J’ai trop peu investi.
Marc Collet

Il s’est pourtant positionné sur Solvay ce mercredi, la valeur ayant baissé. "J’ai voulu refaire le coup du dividende, comme pour bpost. Mal m’en a pris, puisque j’ai les dividendes, mais ils ne parviennent pas à compenser la baisse du cours de l’action", explique l’investisseur.

Surfer sur la tendance haussière

S’il est satisfait de sa performance actuelle, tournant autour de 8%, il estime qu’elle "n’est pas suffisante". "Je constate avoir été fortement rétrogradé dans le classement général.
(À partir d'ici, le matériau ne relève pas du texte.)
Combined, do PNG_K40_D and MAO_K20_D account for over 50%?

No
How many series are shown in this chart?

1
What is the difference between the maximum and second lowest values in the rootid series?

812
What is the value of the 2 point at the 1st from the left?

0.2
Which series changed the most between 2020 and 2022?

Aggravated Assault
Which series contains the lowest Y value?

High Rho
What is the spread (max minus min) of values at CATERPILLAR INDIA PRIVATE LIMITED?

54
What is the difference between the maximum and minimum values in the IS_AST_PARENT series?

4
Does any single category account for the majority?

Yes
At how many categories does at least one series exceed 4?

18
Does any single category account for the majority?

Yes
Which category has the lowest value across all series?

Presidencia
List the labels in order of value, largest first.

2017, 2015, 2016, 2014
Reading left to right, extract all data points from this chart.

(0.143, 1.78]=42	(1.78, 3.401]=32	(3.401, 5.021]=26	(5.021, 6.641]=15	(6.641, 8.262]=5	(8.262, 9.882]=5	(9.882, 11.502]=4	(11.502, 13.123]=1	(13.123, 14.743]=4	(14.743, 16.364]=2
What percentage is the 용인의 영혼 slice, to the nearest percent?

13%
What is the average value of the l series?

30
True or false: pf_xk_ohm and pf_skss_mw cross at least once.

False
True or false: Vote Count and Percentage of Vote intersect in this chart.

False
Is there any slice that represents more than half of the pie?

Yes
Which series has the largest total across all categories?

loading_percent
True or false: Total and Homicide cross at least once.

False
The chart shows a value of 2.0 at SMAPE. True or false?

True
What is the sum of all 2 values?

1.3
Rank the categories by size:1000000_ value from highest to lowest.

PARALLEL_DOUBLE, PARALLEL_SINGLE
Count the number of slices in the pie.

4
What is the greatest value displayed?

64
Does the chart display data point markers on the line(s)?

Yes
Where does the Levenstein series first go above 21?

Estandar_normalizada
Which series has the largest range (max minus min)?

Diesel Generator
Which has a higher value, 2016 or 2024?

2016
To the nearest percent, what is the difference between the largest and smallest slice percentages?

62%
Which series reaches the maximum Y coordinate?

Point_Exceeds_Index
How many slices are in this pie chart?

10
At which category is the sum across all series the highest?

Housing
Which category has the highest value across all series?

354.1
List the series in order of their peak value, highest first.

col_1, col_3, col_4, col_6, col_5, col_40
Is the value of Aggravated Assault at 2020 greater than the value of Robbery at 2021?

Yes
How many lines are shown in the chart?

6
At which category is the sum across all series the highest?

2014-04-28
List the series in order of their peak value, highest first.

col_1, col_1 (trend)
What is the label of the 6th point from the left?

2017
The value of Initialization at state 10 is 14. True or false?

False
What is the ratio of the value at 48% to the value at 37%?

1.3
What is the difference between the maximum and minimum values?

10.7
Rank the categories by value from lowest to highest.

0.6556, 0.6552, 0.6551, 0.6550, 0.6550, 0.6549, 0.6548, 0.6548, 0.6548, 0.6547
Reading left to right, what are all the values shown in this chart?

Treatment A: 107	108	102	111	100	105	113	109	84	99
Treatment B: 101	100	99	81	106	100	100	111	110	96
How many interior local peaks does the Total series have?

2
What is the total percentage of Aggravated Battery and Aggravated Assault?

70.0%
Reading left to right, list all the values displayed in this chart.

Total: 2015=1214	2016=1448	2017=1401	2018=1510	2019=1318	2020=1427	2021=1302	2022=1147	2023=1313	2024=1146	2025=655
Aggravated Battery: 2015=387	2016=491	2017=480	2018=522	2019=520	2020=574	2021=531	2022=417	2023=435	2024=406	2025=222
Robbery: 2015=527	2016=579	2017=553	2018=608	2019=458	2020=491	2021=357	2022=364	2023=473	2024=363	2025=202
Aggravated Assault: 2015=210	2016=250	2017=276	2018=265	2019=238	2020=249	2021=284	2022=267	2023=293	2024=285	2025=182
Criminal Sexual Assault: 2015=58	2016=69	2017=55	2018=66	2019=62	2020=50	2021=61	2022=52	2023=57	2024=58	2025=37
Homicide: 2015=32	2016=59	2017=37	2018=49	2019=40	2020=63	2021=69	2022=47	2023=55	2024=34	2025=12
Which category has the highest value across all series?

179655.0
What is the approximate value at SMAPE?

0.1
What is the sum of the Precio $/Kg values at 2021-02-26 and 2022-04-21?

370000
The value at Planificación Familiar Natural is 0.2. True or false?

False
J’ai trop peu investi", regrette notre participant vedette. 

Il n’a pas dit son dernier mot pour autant. "Pour ces derniers jours, je vais profiter de la tendance haussière de certaines actions depuis le début 2020, comme quelques valeurs technologiques dont Atos ."

L’avis du coach - Youry Huygen (L’Investisseur)

Contrairement à notre novice Fanny Jandrain, je n’ai pas à convaincre mon "collègue-vedette" Marc Collet de l’intérêt qu’il faut porter aux actions dans la gestion d’un patrimoine. Malgré les beaux gains enregistrés en 2019, il s’agit encore toujours d’une classe d’actifs qui peut faire la différence en cette période de taux faibles. Le phénomène "TINA" (There Is No Alternative aux actions) est encore bien d’actualité.

Au niveau des marchés américains, il est certes vrai que nous avons profité, depuis le début de ce concours en novembre, du rallye de la Saint-Nicolas, du rallye de Noël… mais également du rallye de janvier.

À Wall Street, les principaux indices (S&P 500, Dow Jones, Nasdaq) auront grimpé quasi en ligne droite depuis le 18 novembre. Le fait qu’Alphabet, la maison mère de Google, ait également franchi la barre symbolique des 1.000 milliards de dollars il y a quelques jours (pour rejoindre les autres mastodontes Microsoft et Apple), est de nature à attirer de nouveaux capitaux vers les marchés américains.

En Europe, l’évolution aura été un rien plus erratique, mais au final, nous avons également eu droit à des indices européens orientés à la hausse. Contrairement au concours précédent, où décembre 2018 s’était avéré particulièrement difficile, il fallait cette année être pleinement investi dès le départ du concours, certes en évitant les déceptions.

Bpost pourrait vraisemblablement reprendre le chemin de la hausse, mais, pour cela, il faudra attendre que le nouveau patron du groupe postal dévoile sa stratégie, ce qui sera un peu tard pour ce concours. Quant à la saga autour de Carlos Ghosn, et les rumeurs d’il y a quelques jours concernant la possible fin de l’alliance entre Renault et Nissan, cela n’était bien entendu pas de nature à tirer le cours de la marque au losange vers le haut. Il est encore temps de couper ses pertes.